AUSTRALIA is likely to abandon its $1 million attempt to take Japan to the international court over whaling after New Zealand gave up plans to use legal action to stop the cull. The Rudd Government embraced the use of the UN’s international court soon after the election, using aircraft and ships to gather evidence against Japanese whalers in the Southern Ocean.

But the New Zealand Government has since discovered “significant difficulties” with taking Japan to the international court and has abandoned the tactic.

The hunt for evidence against Japan in its “scientific hunt” for whales became highly contentious when the crew of the environmental crusader ship Sea Shepherd was accused of piracy and violence after activists threw bottles of “acid” and boarded a Japanese whaling ship.

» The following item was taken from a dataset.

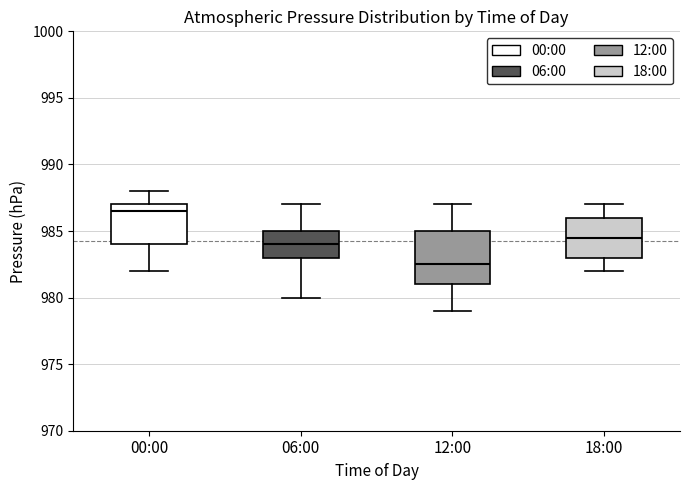

Reading left to right, transcribe this box plot: for each box, give where its median line is, the range the box spans, and where its two whiskers end, as read against the y-axis. The values are not printed on the chart, so give them approximately, as read against the axis.

00:00: median 986.5, box 984.0 to 987.0, whiskers 982.0 to 988.0
06:00: median 984.0, box 983.0 to 985.0, whiskers 980.0 to 987.0
12:00: median 982.5, box 981.0 to 985.0, whiskers 979.0 to 987.0
18:00: median 984.5, box 983.0 to 986.0, whiskers 982.0 to 987.0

Ahead of official visits to Japan by Kevin Rudd next month and Foreign Minister Stephen Smith this week, expectation is growing that Australia’s aggressive attempt to take Japan to court over whaling will lapse.

Last night, Mr Smith told The Australian the Government would make a final decision on whether to pursue Japan in an international court “at an appropriate time” based on legal advice and the evidence gathered by the Customs vessel Oceanic Viking.

Speaking from South Korea, he said the Government would make its decision on legal action “in dialogue with the Japanese Government”.

The likelihood of a resolution without going to an international court has increased after the New Zealand Government dropped its plans to build an international case against Japan over whaling.